Throughout my career, I’ve never found an organisation that didn’t have challenges with their data. Almost by definition, applying data and analytics to business, yields issues around data quality, governance, and security, not to mention the relevance and impact of the analyses themselves. Why then, should small business be any different? In thinking about the data red flags that small businesses might encounter, while some may be universal, there are certainly others that are unique to the sector.
I’d suggest that data-related issues for small business fall into one of two main categories, the first which we’ll group as data management, followed by the second, which is business impact. Examples of these challenges are given below as well as consideration as to how they can be mitigated or avoided all together.

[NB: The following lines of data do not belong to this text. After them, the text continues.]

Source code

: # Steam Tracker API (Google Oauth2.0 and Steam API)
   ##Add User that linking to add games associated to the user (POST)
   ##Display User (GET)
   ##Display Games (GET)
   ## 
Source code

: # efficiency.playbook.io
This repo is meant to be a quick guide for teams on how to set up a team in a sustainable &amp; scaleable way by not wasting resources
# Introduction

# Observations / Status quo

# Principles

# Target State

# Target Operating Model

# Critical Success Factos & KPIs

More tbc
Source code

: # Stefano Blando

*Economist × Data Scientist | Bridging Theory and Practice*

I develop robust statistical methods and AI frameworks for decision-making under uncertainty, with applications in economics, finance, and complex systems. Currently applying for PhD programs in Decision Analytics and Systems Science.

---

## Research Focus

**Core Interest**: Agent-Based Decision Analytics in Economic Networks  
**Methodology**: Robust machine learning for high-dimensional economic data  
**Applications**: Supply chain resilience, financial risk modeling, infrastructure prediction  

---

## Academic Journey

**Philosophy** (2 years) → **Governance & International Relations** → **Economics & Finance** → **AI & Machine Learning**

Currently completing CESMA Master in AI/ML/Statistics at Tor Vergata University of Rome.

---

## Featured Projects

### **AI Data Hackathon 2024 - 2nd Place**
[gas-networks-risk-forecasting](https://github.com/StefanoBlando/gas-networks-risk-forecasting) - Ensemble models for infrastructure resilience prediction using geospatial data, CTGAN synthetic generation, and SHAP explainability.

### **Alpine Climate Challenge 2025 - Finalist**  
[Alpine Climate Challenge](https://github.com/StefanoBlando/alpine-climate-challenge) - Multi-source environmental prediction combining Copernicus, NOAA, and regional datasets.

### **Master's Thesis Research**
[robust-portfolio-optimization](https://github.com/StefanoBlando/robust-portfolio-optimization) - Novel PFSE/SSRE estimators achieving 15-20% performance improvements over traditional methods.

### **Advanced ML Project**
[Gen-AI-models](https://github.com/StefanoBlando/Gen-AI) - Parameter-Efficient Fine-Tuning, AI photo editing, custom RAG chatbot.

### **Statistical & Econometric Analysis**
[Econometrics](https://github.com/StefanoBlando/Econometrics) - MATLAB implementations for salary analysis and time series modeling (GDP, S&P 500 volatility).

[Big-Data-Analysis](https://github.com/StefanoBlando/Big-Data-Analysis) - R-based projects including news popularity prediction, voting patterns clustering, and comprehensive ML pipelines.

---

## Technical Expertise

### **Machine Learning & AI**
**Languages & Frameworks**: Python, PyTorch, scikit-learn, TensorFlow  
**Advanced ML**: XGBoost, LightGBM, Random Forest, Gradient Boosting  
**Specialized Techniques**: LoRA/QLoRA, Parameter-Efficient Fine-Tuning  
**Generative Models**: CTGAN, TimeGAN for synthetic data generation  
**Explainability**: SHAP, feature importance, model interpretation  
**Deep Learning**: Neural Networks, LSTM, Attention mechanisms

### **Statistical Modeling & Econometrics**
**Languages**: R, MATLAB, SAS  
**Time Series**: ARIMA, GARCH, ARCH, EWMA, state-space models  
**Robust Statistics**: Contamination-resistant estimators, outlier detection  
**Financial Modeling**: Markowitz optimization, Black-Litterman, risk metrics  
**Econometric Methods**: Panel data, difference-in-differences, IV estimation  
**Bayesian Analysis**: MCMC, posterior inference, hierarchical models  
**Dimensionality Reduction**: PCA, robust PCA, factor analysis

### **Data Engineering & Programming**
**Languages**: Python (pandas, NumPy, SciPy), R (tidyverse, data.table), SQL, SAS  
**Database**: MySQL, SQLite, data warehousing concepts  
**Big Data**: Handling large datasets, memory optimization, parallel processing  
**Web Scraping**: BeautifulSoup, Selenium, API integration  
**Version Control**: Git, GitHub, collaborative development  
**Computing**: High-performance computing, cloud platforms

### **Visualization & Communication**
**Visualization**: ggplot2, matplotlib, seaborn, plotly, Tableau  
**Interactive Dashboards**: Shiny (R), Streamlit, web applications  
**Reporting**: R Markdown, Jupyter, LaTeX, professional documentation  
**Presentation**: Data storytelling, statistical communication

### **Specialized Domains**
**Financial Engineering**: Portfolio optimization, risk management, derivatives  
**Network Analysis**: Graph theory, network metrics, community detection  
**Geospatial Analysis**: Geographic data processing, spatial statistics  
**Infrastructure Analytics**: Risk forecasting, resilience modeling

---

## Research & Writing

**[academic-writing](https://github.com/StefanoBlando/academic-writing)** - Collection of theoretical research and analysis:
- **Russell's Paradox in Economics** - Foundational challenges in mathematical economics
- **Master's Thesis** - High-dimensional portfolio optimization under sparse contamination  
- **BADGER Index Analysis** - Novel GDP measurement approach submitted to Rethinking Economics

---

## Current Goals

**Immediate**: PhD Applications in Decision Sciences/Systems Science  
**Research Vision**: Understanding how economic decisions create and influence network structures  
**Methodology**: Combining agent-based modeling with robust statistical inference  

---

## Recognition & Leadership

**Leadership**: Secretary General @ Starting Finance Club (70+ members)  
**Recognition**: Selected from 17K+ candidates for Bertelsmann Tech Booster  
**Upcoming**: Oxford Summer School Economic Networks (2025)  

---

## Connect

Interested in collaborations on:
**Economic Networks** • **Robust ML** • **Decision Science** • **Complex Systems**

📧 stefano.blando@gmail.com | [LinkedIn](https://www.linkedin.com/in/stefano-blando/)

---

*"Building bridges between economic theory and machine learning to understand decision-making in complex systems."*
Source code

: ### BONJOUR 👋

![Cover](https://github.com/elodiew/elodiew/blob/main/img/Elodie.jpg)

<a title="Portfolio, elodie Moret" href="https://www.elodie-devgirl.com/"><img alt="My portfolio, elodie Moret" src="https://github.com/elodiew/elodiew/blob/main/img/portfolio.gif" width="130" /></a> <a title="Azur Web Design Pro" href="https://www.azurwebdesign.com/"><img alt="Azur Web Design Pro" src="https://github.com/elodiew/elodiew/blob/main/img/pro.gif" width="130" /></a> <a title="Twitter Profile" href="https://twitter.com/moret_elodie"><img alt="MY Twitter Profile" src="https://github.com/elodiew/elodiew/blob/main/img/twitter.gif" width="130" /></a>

Small businesses typically don’t have the luxury of dedicated teams or resources to curate and organise their data. As a result, data management can cause disproportionate problems that result in poor data quality, inconsistent maintenance, and potentially inaccurate analyses. Specific red flags include:
· Premature Data Democracy: One of the touchstones of modern data and analytics is “data democracy”, whereby data is made available directly to empowered employees, to speed up decision-making. While a tempting option for small business (due to less dependence on centralised data services), it can wreak havoc within unprepared organisations as staff take on additional responsibilities, often without training or support. Don’t assume that merely providing access to data is anywhere near enough to derive value from it – true data democracy requires a mature data culture within the organisation.
· Absence of Data Standards: It’s all too easy, within any sized organisation, to assume that everyone knows what data means, and how it is to be used. In practice this is rarely the case as evidenced by
comprehensive standards and policies in place at larger organisations. Without the ability to classify and use data effectively small businesses run the risk of committing serious errors, or best case wasting significant amounts of time. The relatively simple task of creating (and maintaining) basic data standards should not be neglected.
· Effort Acknowledgement: Perhaps the hardest aspect of managing data lies in the acceptance that both ongoing effort and tenacity are required. Data governance is often seen as a “necessary evil”, who’s demands can be ignored after initial setup or when the organisation gets busy. Truly believing that data is a critical asset, and behaving accordingly, is a practice every sized organisation must adopt.
Data red flag business Impact
Regardless of organisational size or complexity, once committed to a data and analytics program it is critical that it delivers tangible value to the business. Unfortunately, many businesses are awash in “vanity metrics” that fail to move the needle, or worse, analytics that are meaningless and just waste time and energy. Key red flags around business impact include:
· Low Data Literacy: One thing that can quickly derail a data and analytics effort is when people don’t understand the data they are working with. Likewise, despite frequent claims to be “data-driven”, leadership often fail to understand what the data is telling them and are unable to translate understanding to action. As a foundational skill it is imperative that all businesses instil basic data literacy skills across every role, and especially those with leadership or decision-making responsibilities.
· Unsubstantiated Use Cases: Much as in the case of vanity metrics it is very easy for an organisation to pour data and effort into use cases that, while possibly interesting, have little to do with business performance, or worst case are just wrong. Likewise, there can be a tendency to believe the value of specific data or analyses is “self-evident”. With limited budgets and resources that are typical of small business it is even more important to select and understand that use cases that make a difference and are worth pursuing.
· Poor Risk Awareness: Once an organisation starts getting its hand on some data and begins generating insights, it can be easy to lose sight of the fact that the data is not always correct, nor are your algorithms or models. Experienced teams factor these risks into their decisions and action plans, however smaller or less mature organisations may not even recognise the risks of a bad decision, let alone know how to mitigate it. The more valuable your data, the potentially higher the risks – plan and act accordingly.
As we can see there are plenty of challenges in getting the most from your data, no matter what size the organisation is. These data red flags may provide insight into some common areas of concern, however the fundamentals of good judgement, knowing your business, and objective leadership will always pay benefits. Remember, your data is only there to help you make better decisions – understand that and you can’t go wrong.